Recorded data:
◆ ◆ ◆ ◆

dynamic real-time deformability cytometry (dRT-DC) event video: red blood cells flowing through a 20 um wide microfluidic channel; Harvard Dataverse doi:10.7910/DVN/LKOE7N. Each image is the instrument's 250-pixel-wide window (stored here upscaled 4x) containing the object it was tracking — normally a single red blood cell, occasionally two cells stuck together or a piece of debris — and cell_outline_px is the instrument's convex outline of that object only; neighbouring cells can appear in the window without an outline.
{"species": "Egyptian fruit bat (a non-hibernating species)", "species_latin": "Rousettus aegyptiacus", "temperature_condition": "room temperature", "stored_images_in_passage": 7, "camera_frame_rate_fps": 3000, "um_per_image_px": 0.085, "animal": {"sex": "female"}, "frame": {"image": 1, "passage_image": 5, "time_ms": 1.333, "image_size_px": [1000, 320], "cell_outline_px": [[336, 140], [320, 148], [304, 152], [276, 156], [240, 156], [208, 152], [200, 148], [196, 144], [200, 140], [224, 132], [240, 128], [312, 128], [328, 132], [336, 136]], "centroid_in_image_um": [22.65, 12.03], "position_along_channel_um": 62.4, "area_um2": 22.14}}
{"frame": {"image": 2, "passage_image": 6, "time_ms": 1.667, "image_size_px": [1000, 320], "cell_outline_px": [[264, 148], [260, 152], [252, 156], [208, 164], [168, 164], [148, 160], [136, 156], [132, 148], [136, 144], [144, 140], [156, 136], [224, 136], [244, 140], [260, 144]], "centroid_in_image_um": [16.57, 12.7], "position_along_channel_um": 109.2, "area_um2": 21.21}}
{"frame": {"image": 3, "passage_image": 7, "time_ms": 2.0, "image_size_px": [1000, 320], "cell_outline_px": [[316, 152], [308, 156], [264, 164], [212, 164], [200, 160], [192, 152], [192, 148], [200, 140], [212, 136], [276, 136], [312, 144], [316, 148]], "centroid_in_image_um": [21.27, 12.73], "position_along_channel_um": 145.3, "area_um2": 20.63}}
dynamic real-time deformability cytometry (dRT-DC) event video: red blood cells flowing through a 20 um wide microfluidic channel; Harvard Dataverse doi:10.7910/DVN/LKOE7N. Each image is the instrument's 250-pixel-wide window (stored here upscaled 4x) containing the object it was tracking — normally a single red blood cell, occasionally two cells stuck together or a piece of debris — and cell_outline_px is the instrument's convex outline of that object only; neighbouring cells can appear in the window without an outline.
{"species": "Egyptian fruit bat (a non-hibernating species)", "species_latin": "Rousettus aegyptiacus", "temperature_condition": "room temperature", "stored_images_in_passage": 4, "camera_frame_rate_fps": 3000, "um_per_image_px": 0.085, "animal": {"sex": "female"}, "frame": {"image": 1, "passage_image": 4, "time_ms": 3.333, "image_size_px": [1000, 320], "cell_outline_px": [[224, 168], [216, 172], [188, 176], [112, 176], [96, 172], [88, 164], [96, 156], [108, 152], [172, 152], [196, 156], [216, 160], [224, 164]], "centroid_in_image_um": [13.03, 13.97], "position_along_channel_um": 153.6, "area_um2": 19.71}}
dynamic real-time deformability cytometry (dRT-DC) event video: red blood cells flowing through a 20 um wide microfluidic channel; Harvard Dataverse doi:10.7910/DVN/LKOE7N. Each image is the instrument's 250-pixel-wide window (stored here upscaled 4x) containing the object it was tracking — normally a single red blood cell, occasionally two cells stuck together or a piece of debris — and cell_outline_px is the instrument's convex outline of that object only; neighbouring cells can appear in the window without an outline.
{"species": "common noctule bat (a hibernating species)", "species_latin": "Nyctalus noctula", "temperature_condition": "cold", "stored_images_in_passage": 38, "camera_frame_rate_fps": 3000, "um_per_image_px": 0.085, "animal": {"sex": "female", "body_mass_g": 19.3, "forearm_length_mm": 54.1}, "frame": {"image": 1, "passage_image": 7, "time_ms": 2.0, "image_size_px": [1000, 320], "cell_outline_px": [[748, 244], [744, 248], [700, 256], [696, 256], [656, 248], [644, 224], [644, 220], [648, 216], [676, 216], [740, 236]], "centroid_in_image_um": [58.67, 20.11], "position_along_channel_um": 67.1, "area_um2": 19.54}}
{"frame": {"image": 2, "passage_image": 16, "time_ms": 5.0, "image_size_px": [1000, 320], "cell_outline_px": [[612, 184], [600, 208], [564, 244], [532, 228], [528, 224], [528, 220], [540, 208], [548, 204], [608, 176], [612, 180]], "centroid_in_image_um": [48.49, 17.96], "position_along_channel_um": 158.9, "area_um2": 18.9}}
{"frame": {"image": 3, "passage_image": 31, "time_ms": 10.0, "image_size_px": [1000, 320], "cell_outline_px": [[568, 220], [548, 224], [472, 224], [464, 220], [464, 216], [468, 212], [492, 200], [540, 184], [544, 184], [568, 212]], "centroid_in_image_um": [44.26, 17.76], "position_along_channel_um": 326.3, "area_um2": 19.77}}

◆ ◆ ◆ ◆

Stated task:
Return the listing above word for word.

Answer for this exercise:
dynamic real-time deformability cytometry (dRT-DC) event video: red blood cells flowing through a 20 um wide microfluidic channel; Harvard Dataverse doi:10.7910/DVN/LKOE7N. Each image is the instrument's 250-pixel-wide window (stored here upscaled 4x) containing the object it was tracking — normally a single red blood cell, occasionally two cells stuck together or a piece of debris — and cell_outline_px is the instrument's convex outline of that object only; neighbouring cells can appear in the window without an outline.
{"species": "Egyptian fruit bat (a non-hibernating species)", "species_latin": "Rousettus aegyptiacus", "temperature_condition": "room temperature", "stored_images_in_passage": 7, "camera_frame_rate_fps": 3000, "um_per_image_px": 0.085, "animal": {"sex": "female"}, "frame": {"image": 1, "passage_image": 5, "time_ms": 1.333, "image_size_px": [1000, 320], "cell_outline_px": [[336, 140], [320, 148], [304, 152], [276, 156], [240, 156], [208, 152], [200, 148], [196, 144], [200, 140], [224, 132], [240, 128], [312, 128], [328, 132], [336, 136]], "centroid_in_image_um": [22.65, 12.03], "position_along_channel_um": 62.4, "area_um2": 22.14}}
{"frame": {"image": 2, "passage_image": 6, "time_ms": 1.667, "image_size_px": [1000, 320], "cell_outline_px": [[264, 148], [260, 152], [252, 156], [208, 164], [168, 164], [148, 160], [136, 156], [132, 148], [136, 144], [144, 140], [156, 136], [224, 136], [244, 140], [260, 144]], "centroid_in_image_um": [16.57, 12.7], "position_along_channel_um": 109.2, "area_um2": 21.21}}
{"frame": {"image": 3, "passage_image": 7, "time_ms": 2.0, "image_size_px": [1000, 320], "cell_outline_px": [[316, 152], [308, 156], [264, 164], [212, 164], [200, 160], [192, 152], [192, 148], [200, 140], [212, 136], [276, 136], [312, 144], [316, 148]], "centroid_in_image_um": [21.27, 12.73], "position_along_channel_um": 145.3, "area_um2": 20.63}}
dynamic real-time deformability cytometry (dRT-DC) event video: red blood cells flowing through a 20 um wide microfluidic channel; Harvard Dataverse doi:10.7910/DVN/LKOE7N. Each image is the instrument's 250-pixel-wide window (stored here upscaled 4x) containing the object it was tracking — normally a single red blood cell, occasionally two cells stuck together or a piece of debris — and cell_outline_px is the instrument's convex outline of that object only; neighbouring cells can appear in the window without an outline.
{"species": "Egyptian fruit bat (a non-hibernating species)", "species_latin": "Rousettus aegyptiacus", "temperature_condition": "room temperature", "stored_images_in_passage": 4, "camera_frame_rate_fps": 3000, "um_per_image_px": 0.085, "animal": {"sex": "female"}, "frame": {"image": 1, "passage_image": 4, "time_ms": 3.333, "image_size_px": [1000, 320], "cell_outline_px": [[224, 168], [216, 172], [188, 176], [112, 176], [96, 172], [88, 164], [96, 156], [108, 152], [172, 152], [196, 156], [216, 160], [224, 164]], "centroid_in_image_um": [13.03, 13.97], "position_along_channel_um": 153.6, "area_um2": 19.71}}
dynamic real-time deformability cytometry (dRT-DC) event video: red blood cells flowing through a 20 um wide microfluidic channel; Harvard Dataverse doi:10.7910/DVN/LKOE7N. Each image is the instrument's 250-pixel-wide window (stored here upscaled 4x) containing the object it was tracking — normally a single red blood cell, occasionally two cells stuck together or a piece of debris — and cell_outline_px is the instrument's convex outline of that object only; neighbouring cells can appear in the window without an outline.
{"species": "common noctule bat (a hibernating species)", "species_latin": "Nyctalus noctula", "temperature_condition": "cold", "stored_images_in_passage": 38, "camera_frame_rate_fps": 3000, "um_per_image_px": 0.085, "animal": {"sex": "female", "body_mass_g": 19.3, "forearm_length_mm": 54.1}, "frame": {"image": 1, "passage_image": 7, "time_ms": 2.0, "image_size_px": [1000, 320], "cell_outline_px": [[748, 244], [744, 248], [700, 256], [696, 256], [656, 248], [644, 224], [644, 220], [648, 216], [676, 216], [740, 236]], "centroid_in_image_um": [58.67, 20.11], "position_along_channel_um": 67.1, "area_um2": 19.54}}
{"frame": {"image": 2, "passage_image": 16, "time_ms": 5.0, "image_size_px": [1000, 320], "cell_outline_px": [[612, 184], [600, 208], [564, 244], [532, 228], [528, 224], [528, 220], [540, 208], [548, 204], [608, 176], [612, 180]], "centroid_in_image_um": [48.49, 17.96], "position_along_channel_um": 158.9, "area_um2": 18.9}}
{"frame": {"image": 3, "passage_image": 31, "time_ms": 10.0, "image_size_px": [1000, 320], "cell_outline_px": [[568, 220], [548, 224], [472, 224], [464, 220], [464, 216], [468, 212], [492, 200], [540, 184], [544, 184], [568, 212]], "centroid_in_image_um": [44.26, 17.76], "position_along_channel_um": 326.3, "area_um2": 19.77}}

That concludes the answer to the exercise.